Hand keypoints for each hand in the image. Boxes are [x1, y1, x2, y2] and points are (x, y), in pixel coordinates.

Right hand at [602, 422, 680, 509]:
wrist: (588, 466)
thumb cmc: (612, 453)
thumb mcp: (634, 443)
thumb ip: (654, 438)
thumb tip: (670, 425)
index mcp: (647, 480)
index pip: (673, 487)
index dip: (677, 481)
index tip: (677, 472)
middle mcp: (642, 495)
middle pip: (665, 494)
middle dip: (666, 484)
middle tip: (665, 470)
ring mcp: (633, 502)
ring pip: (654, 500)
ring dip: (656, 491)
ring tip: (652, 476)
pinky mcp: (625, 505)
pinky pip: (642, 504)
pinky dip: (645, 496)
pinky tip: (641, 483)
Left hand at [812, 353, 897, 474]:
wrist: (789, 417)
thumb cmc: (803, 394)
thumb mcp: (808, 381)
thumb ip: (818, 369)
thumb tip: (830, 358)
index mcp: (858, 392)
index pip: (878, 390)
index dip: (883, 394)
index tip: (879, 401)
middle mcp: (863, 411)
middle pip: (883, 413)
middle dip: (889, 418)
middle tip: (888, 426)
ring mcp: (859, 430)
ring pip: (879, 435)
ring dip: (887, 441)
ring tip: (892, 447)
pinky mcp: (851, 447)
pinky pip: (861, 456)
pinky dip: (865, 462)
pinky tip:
* * * * * * *
Required work: Give back the data above exactly, so that every line matches.

Output of the exercise:
Hand keypoints for each hand in the image. Boxes are [x1, y1, x2, y2] and points are (x, y), in pixel coordinates.

Right hand at [602, 422, 680, 509]:
wrist: (588, 466)
thumb cmc: (612, 453)
thumb mcp: (634, 443)
thumb ip: (654, 438)
thumb tip: (670, 425)
index mcp: (647, 480)
index pip: (673, 487)
index dip: (677, 481)
index tip: (677, 472)
middle mcp: (642, 495)
middle pip: (665, 494)
middle dip: (666, 484)
middle tip: (665, 470)
ring mcp: (633, 502)
ring pip: (654, 500)
ring dip: (656, 491)
ring tip: (652, 476)
pinky mcp: (625, 505)
pinky pip: (642, 504)
pinky dip: (645, 496)
pinky tip: (641, 483)
Left hand at [812, 353, 897, 474]:
wrist: (789, 417)
thumb cmc: (803, 394)
thumb mcp: (808, 381)
thumb ip: (818, 369)
thumb tip: (830, 358)
index mcp: (858, 392)
index pip: (878, 390)
index dip: (883, 394)
index tip: (879, 401)
middle mcp: (863, 411)
middle pip: (883, 413)
middle dip: (889, 418)
middle tip: (888, 426)
ring mcp: (859, 430)
ring pip: (879, 435)
ring dip: (887, 441)
ring tip: (892, 447)
pinky mcp: (851, 447)
pinky pip: (861, 456)
pinky dip: (865, 462)
pinky tip:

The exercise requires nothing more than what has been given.